El paraíso errante

Vemos cada mañana en el periódico y a lo largo del día en la televisión escenas de refugiados, cientos, miles, columnas interminables en las que alguien camina detrás de alguien que a su vez sigue los pasos de otro, sin que nadie sepa bien adónde se dirige, a qué alambrada llegará, de dónde le expulsarán, envueltos todos ellos en plásticos, con las ropas mojadas tras haber vadeado un arroyo de aguas heladas, arrastrando unos escuálidos hatillos, o ni siquiera, con las manos vacías y la mirada perdida, y siempre por caminos llenos de barro y lodo, o por el arcén de unas carreteras por las que pasan de largo camiones y coches, estos sí con un destino seguro, acogedor, hospitalario...

En cada una de esas personas hay una tragedia propia, a cada una la han desposeído de todo

Un día y otro contemplamos esas imágenes sin pronunciar palabra, sobrecogidos, avergonzados, impotentes.

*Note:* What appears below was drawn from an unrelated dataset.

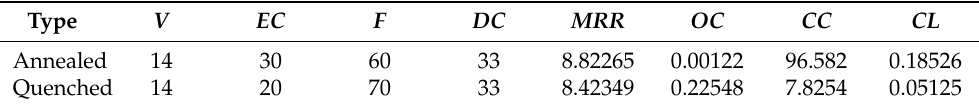
Table 13. Confirmation test for annealed and quenched process.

Son cada día las mismas, pero son distintas, todas esas gentes son diferentes, en cada persona hay una tragedia propia, intransferible: a cada una de ellas le han desposeído de todo, de casa (en una calle concreta de una ciudad o pueblo también concretos), de una patria (de la que acaso se sentía orgulloso), de familiares y amigos (a los que tal vez no vuelva a ver jamás)... Así que sólo acertamos a decir, un día y otro, bajo el peso de esta certeza: ese podría ser yo, tú, nosotros...

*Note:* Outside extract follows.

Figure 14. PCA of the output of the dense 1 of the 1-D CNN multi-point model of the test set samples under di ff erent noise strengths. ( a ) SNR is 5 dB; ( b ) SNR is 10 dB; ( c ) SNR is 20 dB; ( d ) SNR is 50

Por si fuese poco, en muchos de los lugares a los que llegan se les acosa, persigue y humilla, haciéndoles saber que no son bienvenidos... Ah la vieja, civilizada y calefactada Europa. Esto es lo que vemos a diario, el desgarro en el que viven esas gentes extenuadas que no sabemos de dónde sacan fuerzas para recorrer un kilómetro más y no dejarse morir allí mismo. Es todo lo que hemos de saber: eso que vemos. Y en medio de esas escenas que forman parte también de la historia universal de la infamia, no se sabe cómo, como el cuco que canta en el campo de batalla, los niños. Nos los muestran a menudo jugando entre sí, correteando, ajenos al infierno que viaja con ellos, como si nada de cuanto les rodea pudiera impedir el torrente de su alegría. ¿No tienen acaso frío y hambre? ¿No están sucios y calados hasta los huesos? ¿No han roto sus familias? Por supuesto que sí. Pero ellos son el paraíso errante, los que sobrevivirán para pedirnos cuentas el día que adviertan que entre todos acabamos con su infancia.